En outre, cet établissement devrait recruter du personnel provenant des exploitants ou des industriels du secteur. Autrement dit, parallèlement à l'ouverture à la concurrence, cela laisse présager que des opérateurs privés seront représentés au sein du conseil d'administration de l'agence nouvellement créée, qui emploiera bien évidemment des salariés sous statut privé - n'est-ce pas là, d'ailleurs, le véritable objectif visé au travers de cette opération ?

Cela laisse planer de nombreuses interrogations quant aux modalités de délivrance des autorisations concernant l'exercice d'activités ferroviaires. Quels seront les intérêts pris en compte ? Quels critères d'appréciation seront utilisés pour l'attribution des licences ? Encore une fois, la définition des modalités d'application des articles concernés est renvoyée à un décret en Conseil d'Etat. Ajoutons que ce type de structure favorise systématiquement les nouveaux entrants, par une application stricte du principe de libre concurrence au détriment de l'opérateur historique.

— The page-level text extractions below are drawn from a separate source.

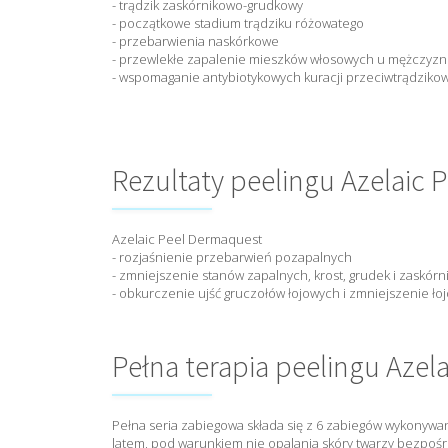
- trądzik zaskórnikowo-grudkowy
- początkowe stadium trądziku różowatego
- przebarwienia naskórkowe
- przewlekłe zapalenie mieszków włosowych u mężczyzn
- wspomaganie antybiotykowych kuracji przeciwtrądziko
Rezultaty peelingu Azelaic 
Azelaic Peel Dermaquest
- rozjaśnienie przebarwień pozapalnych
- zmniejszenie stanów zapalnych, krost, grudek i zaskórn
- obkurczenie ujść gruczołów łojowych i zmniejszenie ło
Pełna terapia peelingu Aze
Pełna seria zabiegowa składa się z 6 zabiegów wykonywa
latem, pod warunkiem nie opalania skóry twarzy bezpośre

Pour toutes ces raisons, les sénateurs du groupe communiste républicain et citoyen estiment que ce projet de loi ne peut être discuté en séance publique tant qu'un moratoire n'aura pas été décidé afin d'évaluer les conséquences économiques et sociales des politiques de libéralisation des services publics conduites par les institutions européennes et le gouvernement français.